Enquanto a gente ouve as gravações do Joy Division pela milésima vez o assunto muda para as aventuras deles no exterior na semana passada.

‘A gente estava num hotel’, relembra Bernard, ‘e estávamos os cinco dormindo num mesmo quarto e tipo vinte pessoas no quarto ao lado, um deles era o faxineiro do hotel. Ele ficou furioso conosco porque ele saiu no meio da noite e pegou o Ian mijando no cinzeiro e se não bastasse ele entrou em nosso quarto e me pegou mijando na pia’.

Esse humor jovem continua pelo que resta da noite e, um pouco depois, Hookey tinha ido embora então Rob, vendo que Hookey já não estava resolve tirar a maior onda com a cara dele.

‘O Hookey já foi embora?’ Pergunta.

‘Sim’, Steve responde.

‘Bom, eu já estava mais aguentando aquele filho da puta.”

Todos estão rindo agora, enquanto isso me ocorre que nem uma vez hoje eu percebi nenhuma expressão contrariada ou alguma má-vontade em falar, pontos que a imprensa de música nacional está sempre afim de deixar claro. Talvez esteja só na cabeça do entrevistador (quando estava para sair eu mencionei que como eu me lembraria de tudo o que foi falado, Steve diz, ‘Inventa tudo, todos os outros fizeram assim.’) e mesmo que não tivessem inventado, então talvez a culpa devesse estar totalmente e justamente colocada sobre o jornalista com suas perguntas clichêzadas e seu gravador de fita.
Na van de volta pra casa Bernard me confidencia: ‘Pra falar a verdade eu não gosto do (estúdio) Pennine, no fim eu já tinha me acostumado, mas eu prefiro o Strawberry em Stockport, é mais amigável.’

Ian concorda.

Mais uns poucos minutos e mais algumas piadas sobre a ausência de Peter Cook a banda me deixa perto de casa.

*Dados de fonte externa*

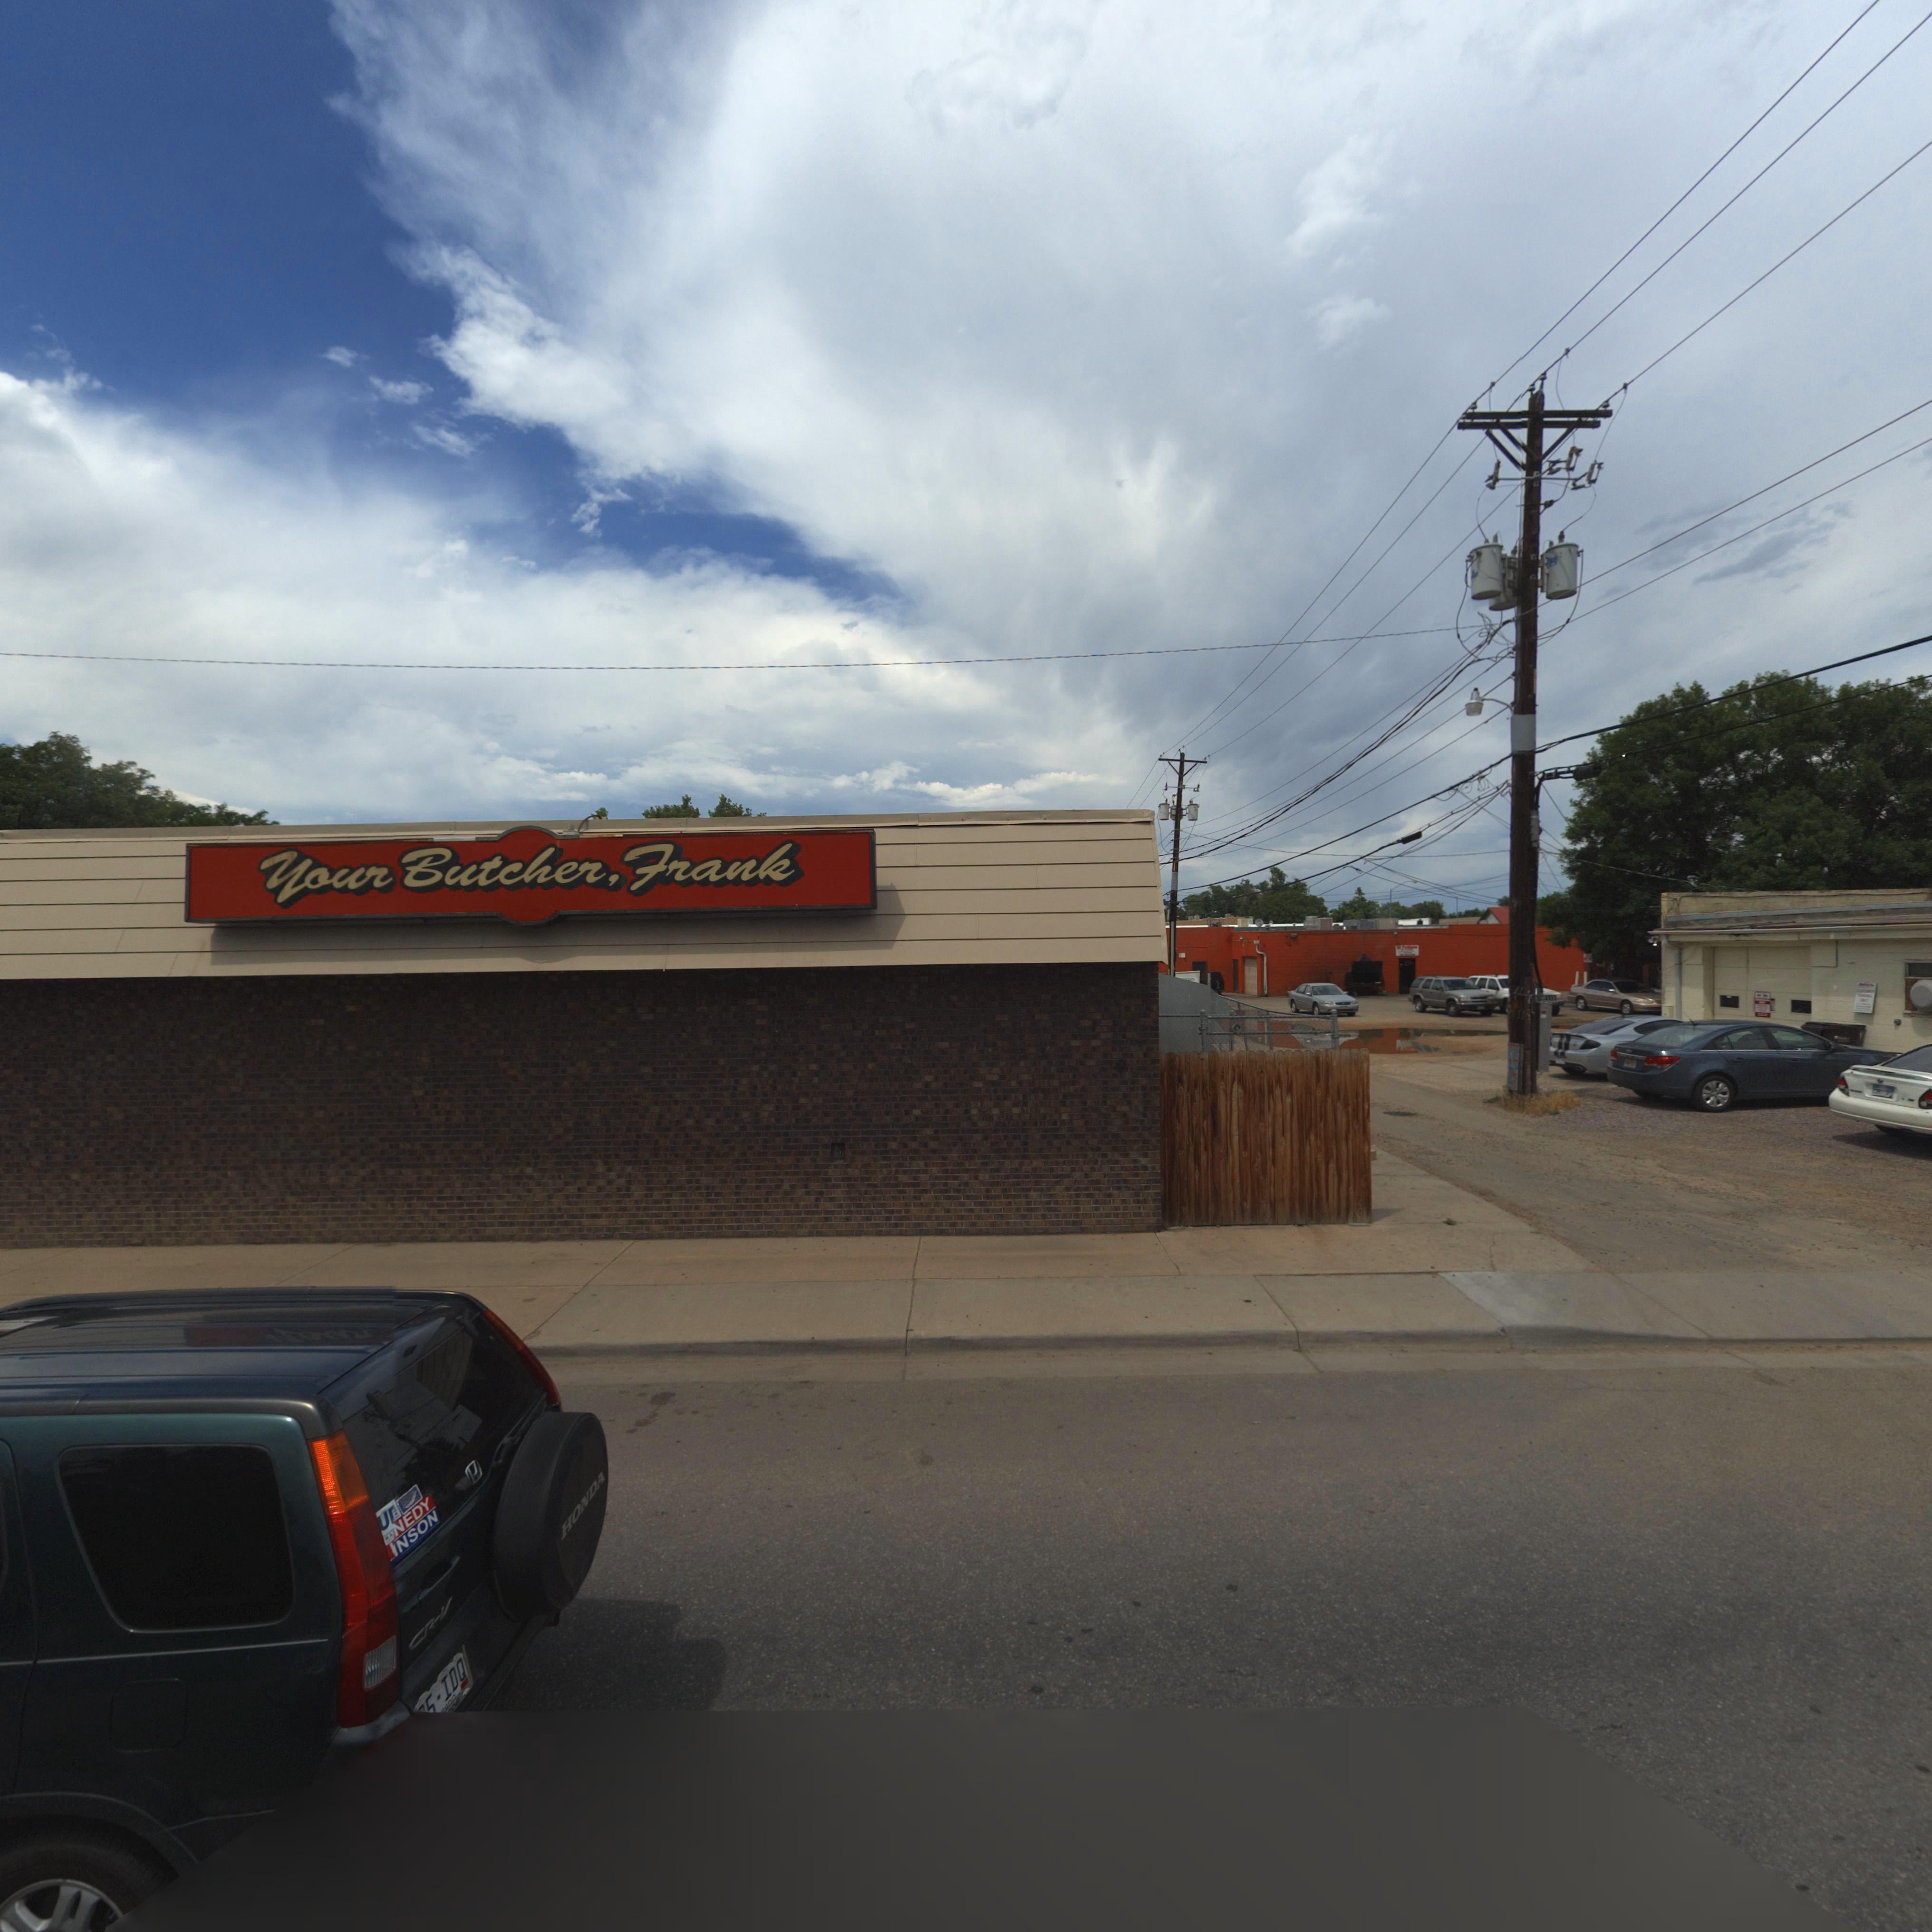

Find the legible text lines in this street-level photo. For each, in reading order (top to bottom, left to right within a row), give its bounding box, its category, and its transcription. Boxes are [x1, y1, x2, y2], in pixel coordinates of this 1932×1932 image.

[255, 839, 799, 906] BusinessName: Your Butcher, Frank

Não se deixe enganar, esse próximo single, julgando pelo que ouvi, vai ser uma sequência maravilhosa para o excelente Transmission. Eu só espero que seja lançado como single 12’ (Está ouvindo Factory Records?). Fui pra cama cantarolando These Days, um belo fim de dia. Nem tanto uma entrevista, foi mais passar um dia com o Joy Division.

Alan Hempsall, janeiro 1980

[Postscript: O show na Bélgica com Cabaret Voltaire e William Burroughs, citado no início da entrevista, foi a abertura do Plan K em Bruxelas, em 16 de outubro de 1979. A visita a Paris foi o show no Les Bains-Douches, 18 de dezembro de 1979. O festival Leeds Futurama sci-fi, mencionado perto do fim da entrevista aconteceu no The Queen’s Hall em 8 de setembro de 1979. Um álbum compilação estava programado para ser lançado pela Factory, mas como tantos álbuns ao vivo  - nunca foi realizado. Frank Brinkhuis]

Quer ler no original? Clique aqui.


Nota do tradutor: Traduzi tudo de uma vez só. Tentei abrasileirar a tradução ao máximo. Quaisquer erros de digitação serão corrigidos 'SE' e somente 'SE' você me avisar. Espero que tenham gostado.